Israel has flatly stated its opposition to the sale of Lockheed Martin F-35 fighters to the United Arab Emirates, despite the recent normalisation of diplomatic relations between the two countries.
“The historic peace agreement between Israel and the United Arab Emirates did not include Israel’s consent to any arms deal whatsoever between the United States and the UAE,” says Israel’s prime minister’s office (PMO).
“From the outset, Prime Minister Benjamin Netanyahu has opposed the sale of F-35s and other advanced weaponry to any country in the Middle East, including Arab countries that have peace agreements with the State of Israel.”
In recent high-level diplomatic exchanges with US officials, Israel says that it has underscored its opposition to the sale of “F-35s and other advanced weaponry to any country in the Middle East, including those with peace agreements with Israel.”
“The peace agreement with the United Arab Emirates does not include any reference to arms sales and the US has made it clear that it will always take strict care to maintain Israel’s qualitative edge,” says the PMO.

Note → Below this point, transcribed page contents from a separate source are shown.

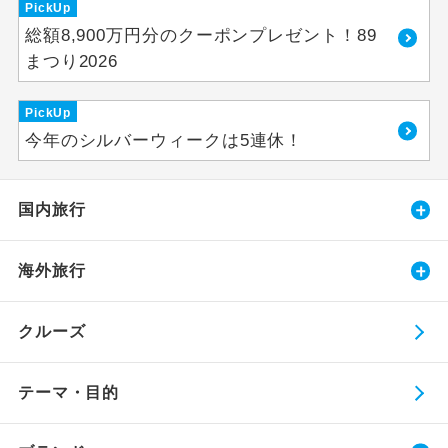
PickUp
総額8,900万円分のクーポンプレゼント！89
まつり2026
PickUp
今年のシルバーウィークは5連休！
国内旅行
海外旅行
クルーズ
テーマ・目的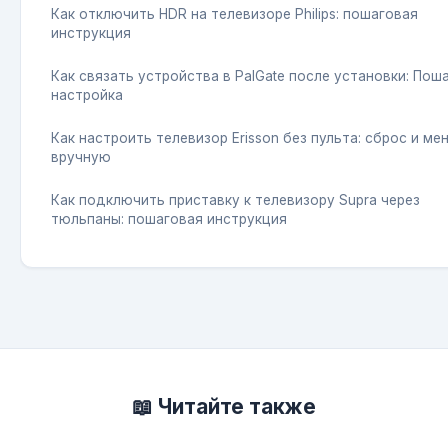
Как отключить HDR на телевизоре Philips: пошаговая
инструкция
Как связать устройства в PalGate после установки: Пош
настройка
Как настроить телевизор Erisson без пульта: сброс и ме
вручную
Как подключить приставку к телевизору Supra через
тюльпаны: пошаговая инструкция
📖 Читайте также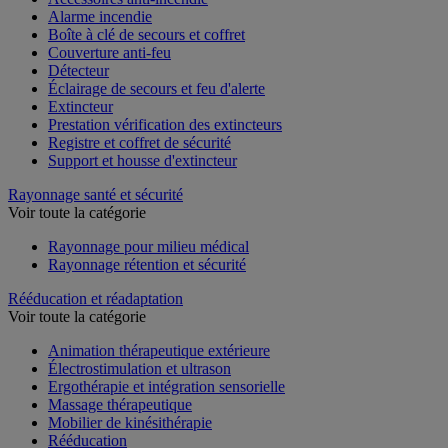
Accessoires anti-incendie
Alarme incendie
Boîte à clé de secours et coffret
Couverture anti-feu
Détecteur
Éclairage de secours et feu d'alerte
Extincteur
Prestation vérification des extincteurs
Registre et coffret de sécurité
Support et housse d'extincteur
Rayonnage santé et sécurité
Voir toute la catégorie
Rayonnage pour milieu médical
Rayonnage rétention et sécurité
Rééducation et réadaptation
Voir toute la catégorie
Animation thérapeutique extérieure
Électrostimulation et ultrason
Ergothérapie et intégration sensorielle
Massage thérapeutique
Mobilier de kinésithérapie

The statement appears to be in response to media reports suggesting the renewed possibility of an F-35 sale to Abu Dhabi.
In 2017, the US government said it had held preliminary discussions with Abu Dhabi about a potential sale of the F-35, but subsequently backed away from any potential deal, instead focusing on upgrading the UAE’s fleet of Lockheed F-16 Block 60 fighters.
Israel is a major operator of US defence equipment and is the only Middle East operator of the F-35. Cirium fleets data indicates that its air force inventory contains 21 F-35I ‘Adir’ fighters, with commitments for an additional 23 examples.
Arab countries also operate a range of western combat aircraft.